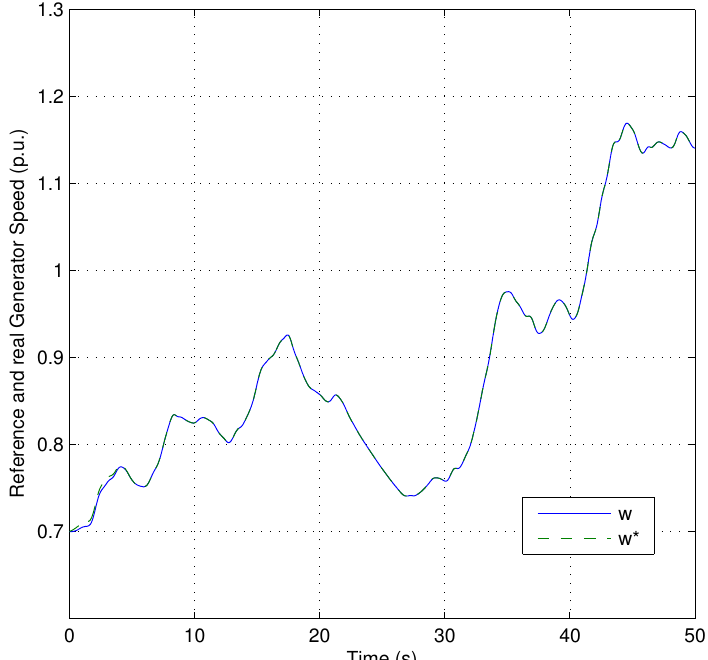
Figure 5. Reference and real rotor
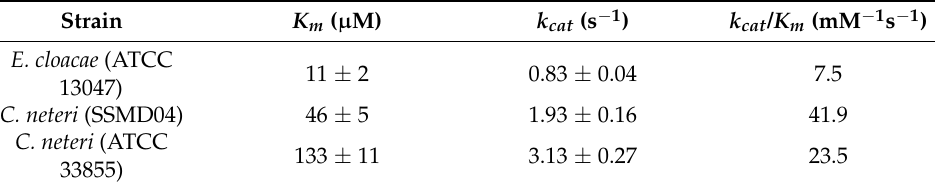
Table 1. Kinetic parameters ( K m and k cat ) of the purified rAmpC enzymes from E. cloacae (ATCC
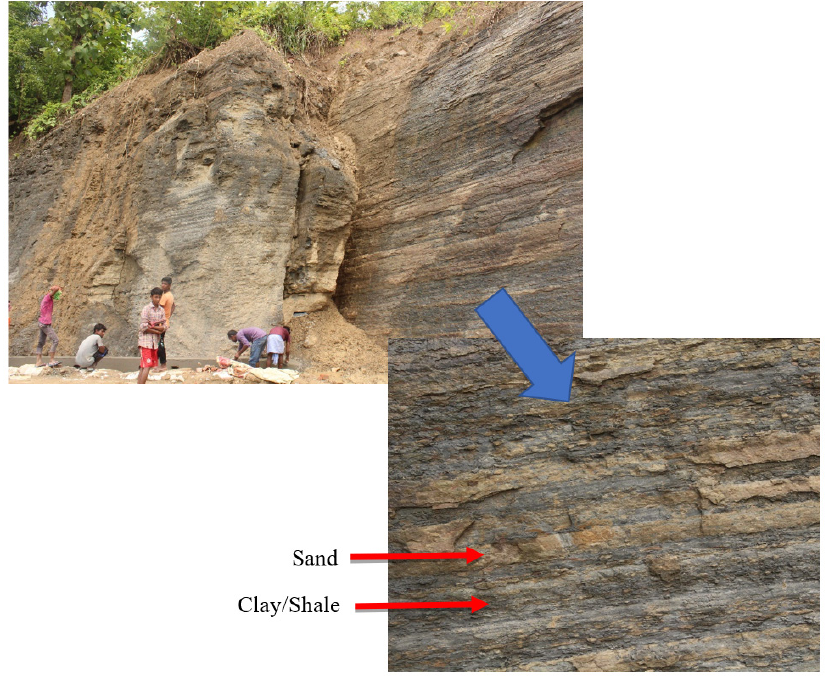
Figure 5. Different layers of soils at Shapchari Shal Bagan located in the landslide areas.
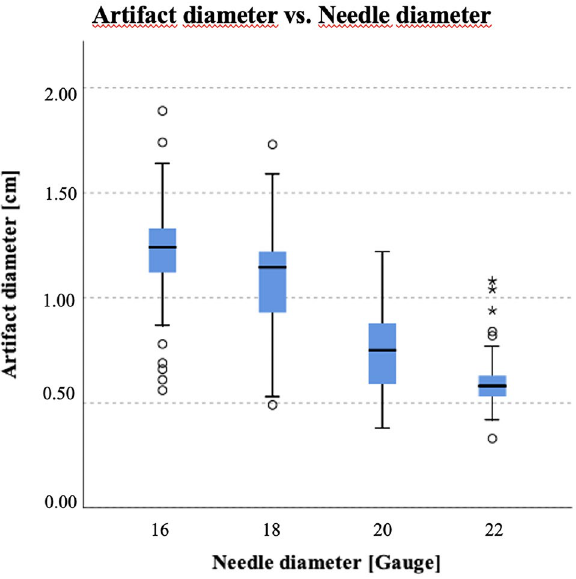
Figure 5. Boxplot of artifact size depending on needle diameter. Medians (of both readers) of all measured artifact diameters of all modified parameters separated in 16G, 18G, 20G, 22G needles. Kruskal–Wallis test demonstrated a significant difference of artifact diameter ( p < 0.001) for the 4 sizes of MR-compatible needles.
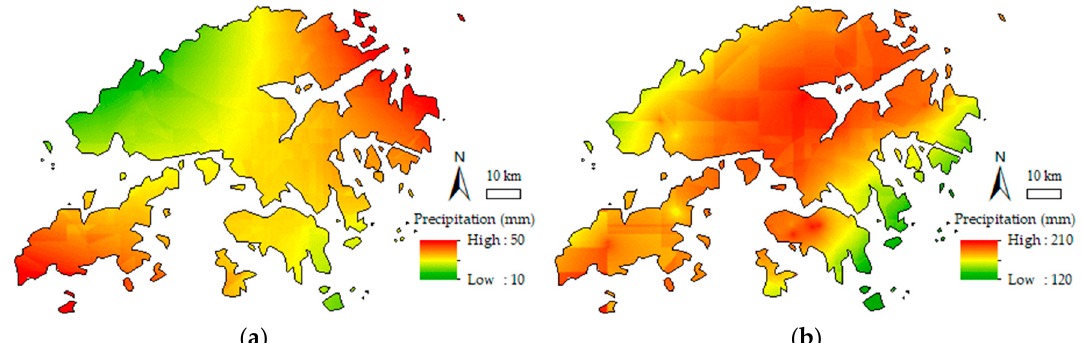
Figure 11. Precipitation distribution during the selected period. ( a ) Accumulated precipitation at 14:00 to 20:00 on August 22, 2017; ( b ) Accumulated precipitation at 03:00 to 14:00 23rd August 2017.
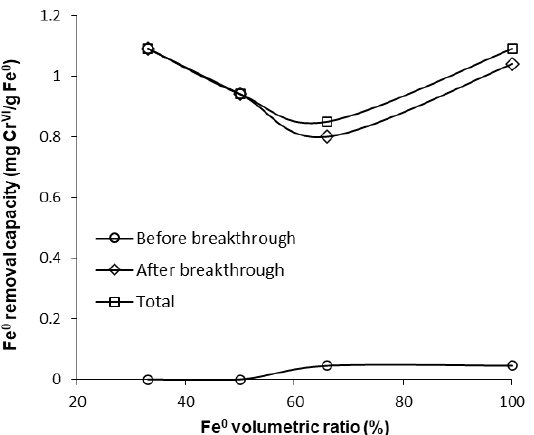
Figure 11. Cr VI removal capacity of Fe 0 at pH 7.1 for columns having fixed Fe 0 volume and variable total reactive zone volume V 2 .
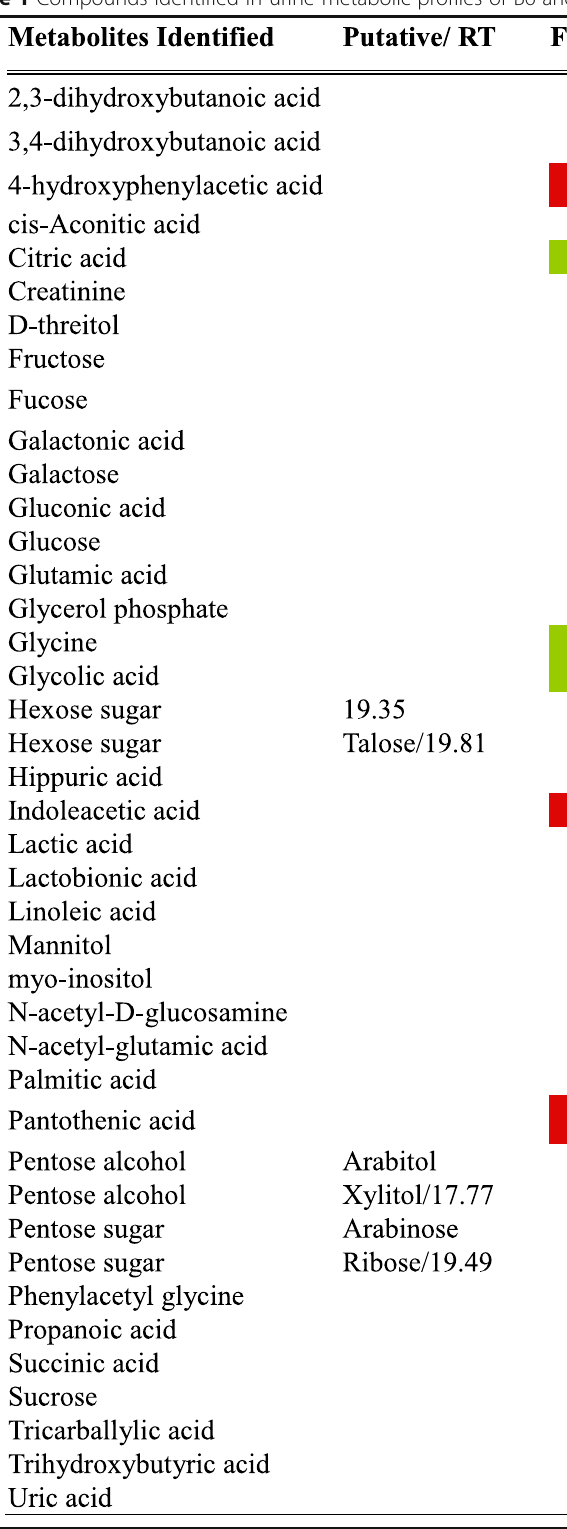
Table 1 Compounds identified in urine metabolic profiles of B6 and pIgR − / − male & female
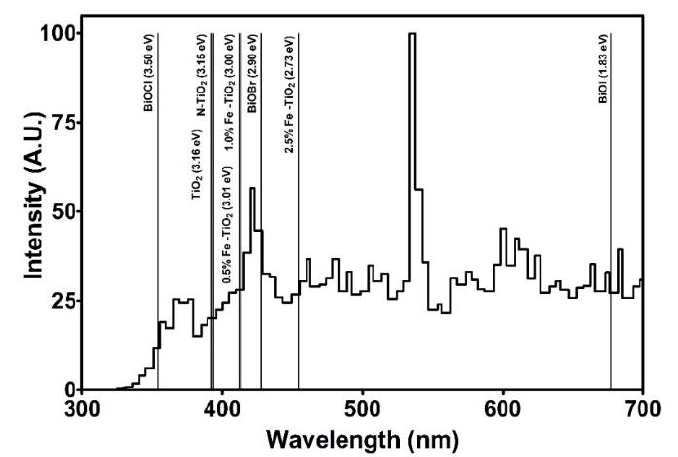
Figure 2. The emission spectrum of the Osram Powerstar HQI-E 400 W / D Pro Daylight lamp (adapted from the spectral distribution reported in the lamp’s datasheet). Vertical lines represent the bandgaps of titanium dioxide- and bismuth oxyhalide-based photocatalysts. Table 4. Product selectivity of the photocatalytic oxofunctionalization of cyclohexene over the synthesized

▸ **Instructions for the task**:
Only exact duplicates of the lines from the one containing "Figure 5. Boxplot" through the final line of the entries, both included, are needed, with pictures left out.

▸ **Written answer**:
Figure 5. Boxplot of artifact size depending on needle diameter. Medians (of both readers) of all measured artifact diameters of all modified parameters separated in 16G, 18G, 20G, 22G needles. Kruskal–Wallis test demonstrated a significant difference of artifact diameter ( p < 0.001) for the 4 sizes of MR-compatible needles.
Figure 11. Precipitation distribution during the selected period. ( a ) Accumulated precipitation at 14:00 to 20:00 on August 22, 2017; ( b ) Accumulated precipitation at 03:00 to 14:00 23rd August 2017.
Figure 11. Cr VI removal capacity of Fe 0 at pH 7.1 for columns having fixed Fe 0 volume and variable total reactive zone volume V 2 .
Table 1 Compounds identified in urine metabolic profiles of B6 and pIgR − / − male & female
Figure 2. The emission spectrum of the Osram Powerstar HQI-E 400 W / D Pro Daylight lamp (adapted from the spectral distribution reported in the lamp’s datasheet). Vertical lines represent the bandgaps of titanium dioxide- and bismuth oxyhalide-based photocatalysts. Table 4. Product selectivity of the photocatalytic oxofunctionalization of cyclohexene over the synthesized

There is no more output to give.